TO-DO ITEM. Copy every line in the records below that contains the word "input".

DATA PROVIDED.
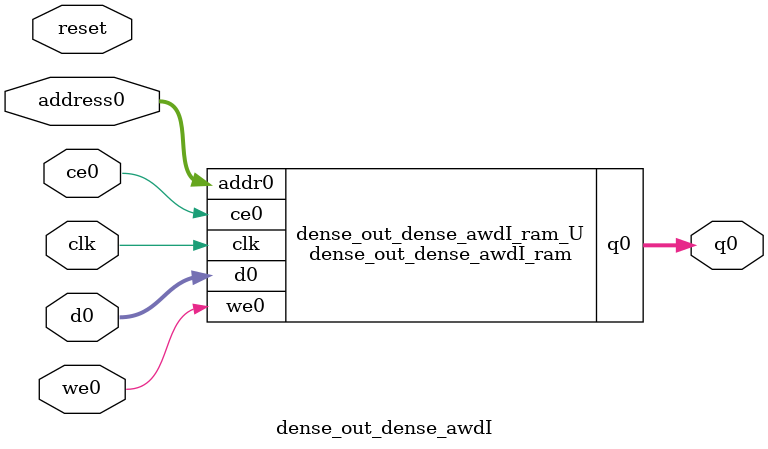
<source format=v>
`timescale 1 ns / 1 ps
module dense_out_dense_awdI_ram (addr0, ce0, d0, we0, q0,  clk);

parameter DWIDTH = 14;
parameter AWIDTH = 4;
parameter MEM_SIZE = 10;

input[AWIDTH-1:0] addr0;
input ce0;
input[DWIDTH-1:0] d0;
input we0;
output reg[DWIDTH-1:0] q0;
input clk;

(* ram_style = "distributed" *)reg [DWIDTH-1:0] ram[0:MEM_SIZE-1];




always @(posedge clk)  
begin 
    if (ce0) 
    begin
        if (we0) 
        begin 
            ram[addr0] <= d0; 
        end 
        q0 <= ram[addr0];
    end
end


endmodule

`timescale 1 ns / 1 ps
module dense_out_dense_awdI(
    reset,
    clk,
    address0,
    ce0,
    we0,
    d0,
    q0);

parameter DataWidth = 32'd14;
parameter AddressRange = 32'd10;
parameter AddressWidth = 32'd4;
input reset;
input clk;
input[AddressWidth - 1:0] address0;
input ce0;
input we0;
input[DataWidth - 1:0] d0;
output[DataWidth - 1:0] q0;



dense_out_dense_awdI_ram dense_out_dense_awdI_ram_U(
    .clk( clk ),
    .addr0( address0 ),
    .ce0( ce0 ),
    .we0( we0 ),
    .d0( d0 ),
    .q0( q0 ));

endmodule


</source>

WRITTEN ANSWER.
input[AWIDTH-1:0] addr0;
input ce0;
input[DWIDTH-1:0] d0;
input we0;
input clk;
input reset;
input clk;
input[AddressWidth - 1:0] address0;
input ce0;
input we0;
input[DataWidth - 1:0] d0;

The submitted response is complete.